Today’s modern sportbikes are worlds apart from today’s modern-classics. Even the sub-200 horsepower supersports far outpace retro-styled bikes like Yamaha's XSR900 and Kawasaki's Z900RS. For consumers, the choice is simple: a vintage aesthetic without top-specs or high performance without classic design. You can’t have both.
Apparently, South Korea’s Crazy Garage never got that memo. At the request of a client with a track day habit and soft spot for ‘80s sportbikes, the Busan-based custom shop found a way to fuse modern-day performance with nostalgic styling. Starting with a 2017 BMW S 1000 RR, shop-runner Chi-hyun Kim turned the 199-horsepower supersport into the Retro Racer #11.

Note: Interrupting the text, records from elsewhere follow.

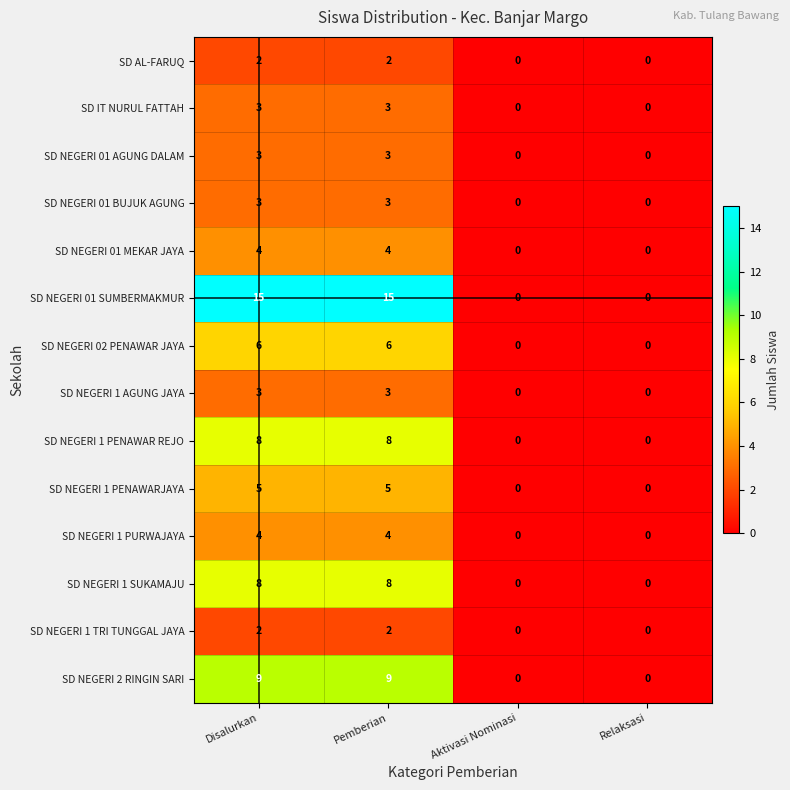

What is the greatest value displayed?

15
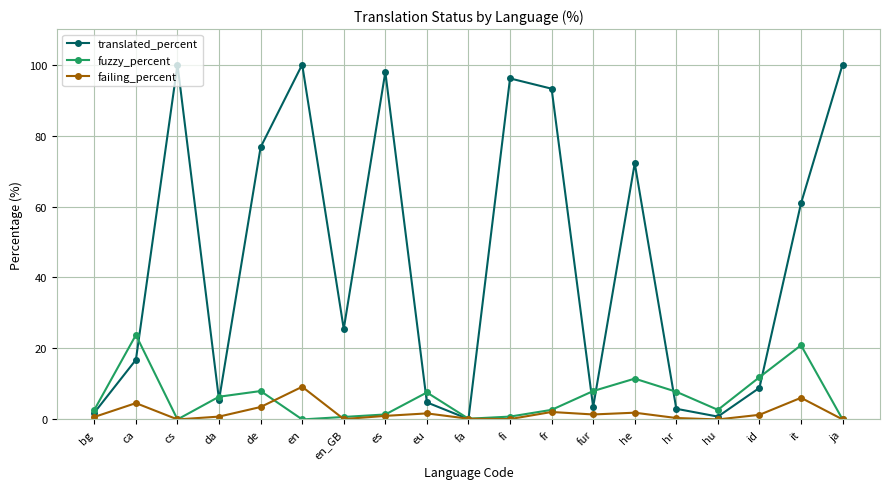

In translated_percent, how many points are lower than both neighbors (excluding endpoints)?

5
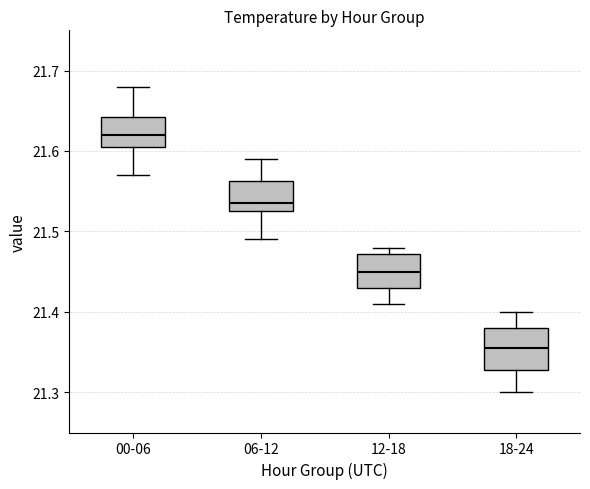

Where is the lower edge of the box for 00-06 on the y-axis? The values are not printed on the chart, so give them approximately, as read against the axis.

21.61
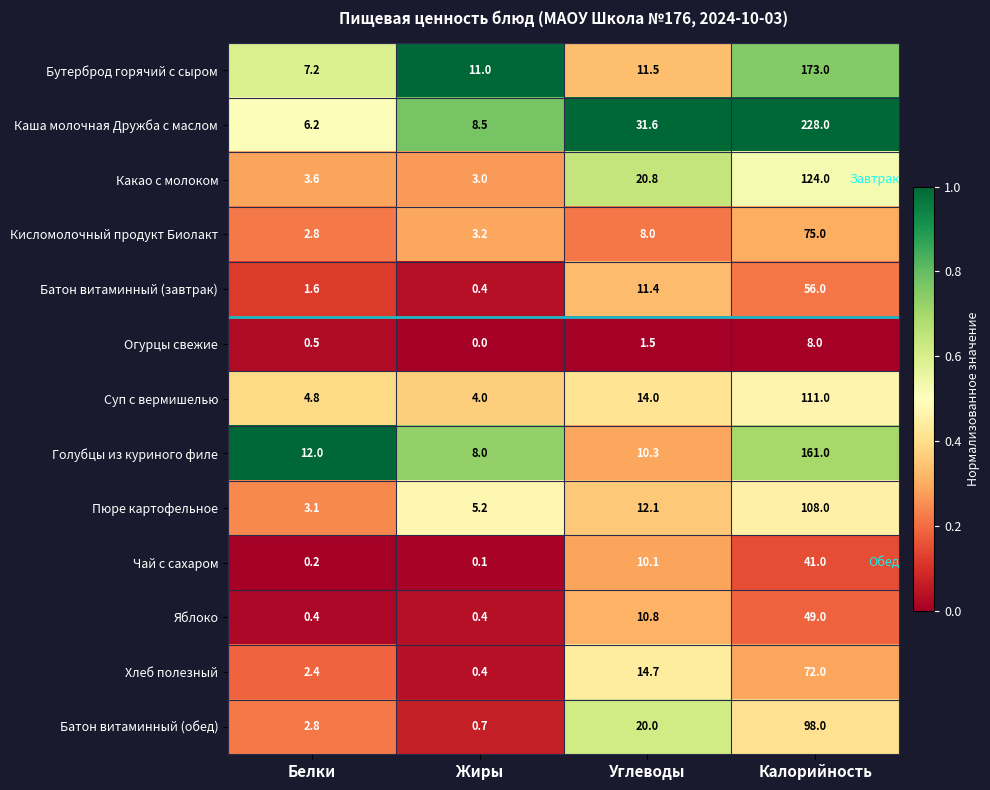

At Углеводы, list the series in order from largest to smallest.

Каша молочная Дружба с маслом, Какао с молоком, Батон витаминный (обед), Хлеб полезный, Суп с вермишелью, Пюре картофельное, Бутерброд горячий с сыром, Батон витаминный (завтрак), Яблоко, Голубцы из куриного филе, Чай с сахаром, Кисломолочный продукт Биолакт, Огурцы свежие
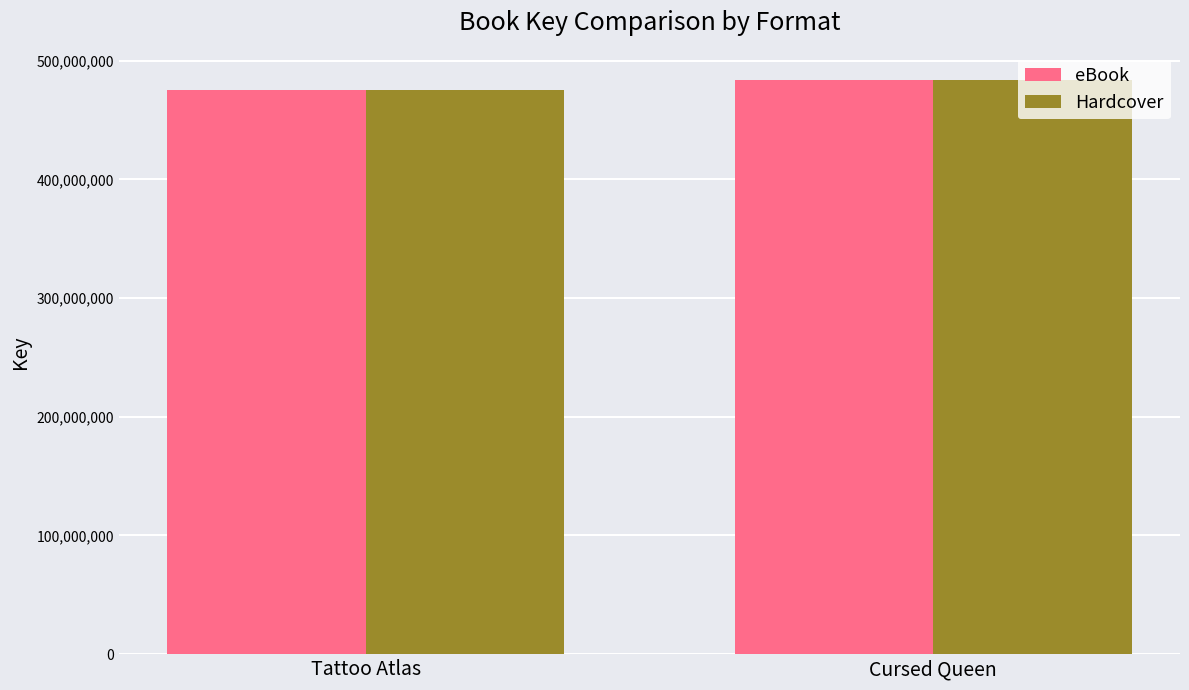

Reading right to left, what are all the values shown in this chart?

eBook: 484080006	474935707
Hardcover: 484080006	474935707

As a track rat, the customer’s S 1000 RR already boasted a slew of aftermarket goodies. From forged wheels with an upgraded Brembo braking system to a Rapid Bike control unit and full Bitubo suspension, the Beemer didn’t need much help in the performance department. With the bike’s operation in order, Crazy Garage focused on taking the S 1000’s styling back to the ‘80s.
Kim started by creating panels out of fiber-reinforced polymer and fitting special brackets to mount the new bodywork. The rounded and perforated front fairing not only reshaped the face of the S 1000 RR, but ditched its polarizing asymmetrical headlights for an off-set single unit. Of course, an ‘80s-inspired sportbike wouldn’t be complete without a chunky tail section and Crazy Garage delivered in spades.
Gallery: Retro Racer #11: 2017 BMW S 1000 RR
The biggest challenge of the retrofit was repositioning the stock radiator to fit the new body panels. Once Kim rearranged the components and bolted on the fairings, he went with a period-correct paint job with a white base and complementary blue/orange accents. The number 11 race plate not only calls back to the project’s name but it pops off the rest of the livery on a yellow background.
Speaking to BikeBound about Crazy Garage, Kim said, “The concept of the shop is mainly that of making bikes that can be enjoyed on the race circuit or winding roads.”
Now Kim and the Crazy Garage team can add making bikes that can be enjoyed by the eyes to that statement too.